Paul: “Sure, OK no problem, I think I can remember doing that a couple of times – thanks Alex”
Alex: “That’s great Paul, like I said, we really value you here and the way you just muck-in and help everyone is really appreciated, so keep up the good work OK?”
Paul: “Sure thing! Thanks Boss!”
If we apply the ‘primacy and recency effect’ to this example the likelihood is Paul will remember the first and last feedback given to him: ‘I’m really valued here and I’m a team player, Alex thinks I’m great.’
That would be a problem as that isn’t the message Alex wanted Paul to take from their meeting!
The feedback sandwich is also regarded as an ‘old school management cliché’ and as such it’s completely lost its performance management impact. It’s so well-known that team-members often predict what’s being said ‘OK, here it comes, all the nice fluffy stuff to make me feel good…!’

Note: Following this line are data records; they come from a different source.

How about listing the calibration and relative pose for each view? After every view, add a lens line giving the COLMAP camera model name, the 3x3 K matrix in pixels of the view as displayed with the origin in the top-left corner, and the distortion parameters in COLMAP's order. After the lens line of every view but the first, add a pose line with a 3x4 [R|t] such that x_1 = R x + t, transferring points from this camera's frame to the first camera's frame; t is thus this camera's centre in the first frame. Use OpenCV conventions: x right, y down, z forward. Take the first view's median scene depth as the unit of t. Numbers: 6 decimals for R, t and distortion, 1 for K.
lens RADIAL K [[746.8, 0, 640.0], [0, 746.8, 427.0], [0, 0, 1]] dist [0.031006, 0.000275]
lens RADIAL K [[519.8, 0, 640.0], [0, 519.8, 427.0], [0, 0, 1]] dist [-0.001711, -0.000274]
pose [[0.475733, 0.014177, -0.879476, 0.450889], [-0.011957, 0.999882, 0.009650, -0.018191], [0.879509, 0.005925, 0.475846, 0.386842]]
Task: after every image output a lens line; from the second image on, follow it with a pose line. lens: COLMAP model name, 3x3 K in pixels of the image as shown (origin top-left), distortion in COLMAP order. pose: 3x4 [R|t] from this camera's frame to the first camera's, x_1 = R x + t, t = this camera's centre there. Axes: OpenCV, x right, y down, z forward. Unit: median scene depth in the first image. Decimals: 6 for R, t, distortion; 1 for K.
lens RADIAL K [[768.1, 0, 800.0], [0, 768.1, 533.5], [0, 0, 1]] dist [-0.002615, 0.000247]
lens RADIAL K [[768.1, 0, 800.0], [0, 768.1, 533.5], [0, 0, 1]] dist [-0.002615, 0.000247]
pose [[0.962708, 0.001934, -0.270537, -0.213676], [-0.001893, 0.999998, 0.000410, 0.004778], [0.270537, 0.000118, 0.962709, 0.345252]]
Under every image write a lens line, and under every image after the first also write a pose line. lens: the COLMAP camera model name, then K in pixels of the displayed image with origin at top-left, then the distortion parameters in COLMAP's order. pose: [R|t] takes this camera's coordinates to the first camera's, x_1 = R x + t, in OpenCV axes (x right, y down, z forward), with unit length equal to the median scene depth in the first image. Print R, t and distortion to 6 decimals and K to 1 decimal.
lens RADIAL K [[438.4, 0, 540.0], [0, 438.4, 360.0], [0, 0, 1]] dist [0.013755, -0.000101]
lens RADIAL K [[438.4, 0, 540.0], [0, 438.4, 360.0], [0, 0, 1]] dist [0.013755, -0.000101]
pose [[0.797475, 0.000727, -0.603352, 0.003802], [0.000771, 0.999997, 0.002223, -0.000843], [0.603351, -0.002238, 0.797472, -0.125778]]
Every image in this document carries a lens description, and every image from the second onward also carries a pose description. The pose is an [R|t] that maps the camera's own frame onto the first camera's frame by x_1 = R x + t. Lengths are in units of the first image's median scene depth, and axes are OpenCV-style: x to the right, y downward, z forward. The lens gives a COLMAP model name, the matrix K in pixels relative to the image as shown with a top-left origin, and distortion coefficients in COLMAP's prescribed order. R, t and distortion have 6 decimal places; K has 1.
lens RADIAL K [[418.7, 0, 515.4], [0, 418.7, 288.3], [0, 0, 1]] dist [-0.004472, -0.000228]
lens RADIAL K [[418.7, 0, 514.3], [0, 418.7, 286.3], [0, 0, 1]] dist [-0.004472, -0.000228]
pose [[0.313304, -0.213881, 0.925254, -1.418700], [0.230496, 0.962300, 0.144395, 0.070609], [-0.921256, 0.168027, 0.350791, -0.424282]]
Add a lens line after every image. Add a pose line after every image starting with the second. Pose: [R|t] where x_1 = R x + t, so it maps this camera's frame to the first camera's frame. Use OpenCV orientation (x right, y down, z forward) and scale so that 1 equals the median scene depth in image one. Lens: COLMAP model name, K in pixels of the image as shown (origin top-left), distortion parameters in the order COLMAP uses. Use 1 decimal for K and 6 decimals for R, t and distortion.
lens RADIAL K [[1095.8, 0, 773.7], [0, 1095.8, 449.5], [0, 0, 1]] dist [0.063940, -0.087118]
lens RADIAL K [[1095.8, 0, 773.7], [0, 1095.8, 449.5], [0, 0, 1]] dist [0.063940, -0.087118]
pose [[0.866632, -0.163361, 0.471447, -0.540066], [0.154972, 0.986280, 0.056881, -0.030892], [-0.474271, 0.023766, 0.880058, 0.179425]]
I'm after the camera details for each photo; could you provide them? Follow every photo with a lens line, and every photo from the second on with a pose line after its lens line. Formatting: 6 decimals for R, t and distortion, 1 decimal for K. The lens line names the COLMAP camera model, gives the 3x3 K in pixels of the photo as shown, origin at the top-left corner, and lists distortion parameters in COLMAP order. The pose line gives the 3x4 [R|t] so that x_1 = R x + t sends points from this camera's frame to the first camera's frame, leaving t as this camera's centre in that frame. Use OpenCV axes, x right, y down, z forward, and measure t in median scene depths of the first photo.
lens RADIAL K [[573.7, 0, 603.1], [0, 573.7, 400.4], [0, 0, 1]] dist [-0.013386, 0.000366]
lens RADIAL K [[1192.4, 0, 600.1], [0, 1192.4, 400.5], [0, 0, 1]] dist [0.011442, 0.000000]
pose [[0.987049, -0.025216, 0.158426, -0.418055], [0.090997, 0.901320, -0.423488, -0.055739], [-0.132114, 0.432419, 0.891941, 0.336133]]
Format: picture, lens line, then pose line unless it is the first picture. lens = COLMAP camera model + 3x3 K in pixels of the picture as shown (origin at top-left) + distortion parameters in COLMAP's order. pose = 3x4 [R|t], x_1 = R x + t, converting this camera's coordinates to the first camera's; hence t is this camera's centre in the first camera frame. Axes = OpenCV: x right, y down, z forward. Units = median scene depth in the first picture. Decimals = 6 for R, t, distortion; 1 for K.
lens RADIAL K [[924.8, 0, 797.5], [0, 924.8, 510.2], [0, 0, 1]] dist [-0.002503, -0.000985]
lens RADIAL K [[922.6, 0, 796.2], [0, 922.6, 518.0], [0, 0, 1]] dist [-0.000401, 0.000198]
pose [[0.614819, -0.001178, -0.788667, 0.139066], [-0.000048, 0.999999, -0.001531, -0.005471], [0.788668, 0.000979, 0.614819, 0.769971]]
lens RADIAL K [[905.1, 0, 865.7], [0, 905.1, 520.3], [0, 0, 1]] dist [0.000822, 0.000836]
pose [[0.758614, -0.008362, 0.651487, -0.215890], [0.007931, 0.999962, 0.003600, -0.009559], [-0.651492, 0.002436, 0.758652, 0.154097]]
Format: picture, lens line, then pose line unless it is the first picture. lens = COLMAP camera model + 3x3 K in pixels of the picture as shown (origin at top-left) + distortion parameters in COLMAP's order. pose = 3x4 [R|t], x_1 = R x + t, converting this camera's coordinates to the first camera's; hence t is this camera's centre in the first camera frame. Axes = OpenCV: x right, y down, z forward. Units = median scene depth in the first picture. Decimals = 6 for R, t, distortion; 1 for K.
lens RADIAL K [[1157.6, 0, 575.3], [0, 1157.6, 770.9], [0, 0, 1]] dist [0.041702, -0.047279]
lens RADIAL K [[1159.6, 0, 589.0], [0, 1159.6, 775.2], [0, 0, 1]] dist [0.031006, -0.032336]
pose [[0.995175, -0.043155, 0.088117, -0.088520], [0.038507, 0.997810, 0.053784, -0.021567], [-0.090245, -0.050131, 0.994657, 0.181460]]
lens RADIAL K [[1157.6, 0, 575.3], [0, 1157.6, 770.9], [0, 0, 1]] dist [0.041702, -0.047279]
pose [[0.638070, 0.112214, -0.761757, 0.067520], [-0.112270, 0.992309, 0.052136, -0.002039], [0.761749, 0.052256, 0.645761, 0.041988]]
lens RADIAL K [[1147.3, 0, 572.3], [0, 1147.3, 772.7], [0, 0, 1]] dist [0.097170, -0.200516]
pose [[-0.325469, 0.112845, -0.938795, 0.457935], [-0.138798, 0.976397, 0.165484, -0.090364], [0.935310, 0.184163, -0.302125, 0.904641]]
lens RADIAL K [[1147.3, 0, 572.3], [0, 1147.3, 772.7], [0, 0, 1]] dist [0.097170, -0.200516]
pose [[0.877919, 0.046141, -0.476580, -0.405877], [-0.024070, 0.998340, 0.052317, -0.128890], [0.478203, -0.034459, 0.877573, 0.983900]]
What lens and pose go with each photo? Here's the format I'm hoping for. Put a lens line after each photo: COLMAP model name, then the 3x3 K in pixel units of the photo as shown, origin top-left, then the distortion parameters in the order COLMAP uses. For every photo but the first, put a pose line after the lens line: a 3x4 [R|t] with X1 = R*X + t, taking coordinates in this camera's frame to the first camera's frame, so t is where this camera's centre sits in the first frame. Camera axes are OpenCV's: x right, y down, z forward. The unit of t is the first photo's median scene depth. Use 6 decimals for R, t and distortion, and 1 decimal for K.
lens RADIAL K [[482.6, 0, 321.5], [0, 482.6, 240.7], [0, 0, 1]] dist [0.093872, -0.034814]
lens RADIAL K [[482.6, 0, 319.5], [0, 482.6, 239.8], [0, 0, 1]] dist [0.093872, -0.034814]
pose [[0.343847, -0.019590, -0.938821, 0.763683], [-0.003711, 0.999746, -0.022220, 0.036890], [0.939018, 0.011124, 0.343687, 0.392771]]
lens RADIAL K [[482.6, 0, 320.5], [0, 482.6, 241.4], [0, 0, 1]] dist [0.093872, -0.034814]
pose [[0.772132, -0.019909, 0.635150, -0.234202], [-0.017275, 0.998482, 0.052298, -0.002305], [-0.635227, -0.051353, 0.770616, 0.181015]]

Better to have an open and honest conversation with your team-members. To be seen as ‘Tough on the facts; Open-minded on the reasons’.
We like the simplicity of the EEC feedback model:
E: Evidence – what happened, the information does the person need to connect to the facts
E: Effect – what was the impact of the ‘first E’ e.g. what has been/was the impact
C: Change or Continue – motivational feedback or developmental feedback
Then it’s down to using another key management skill, listening!
We’ll have a blog on that very soon.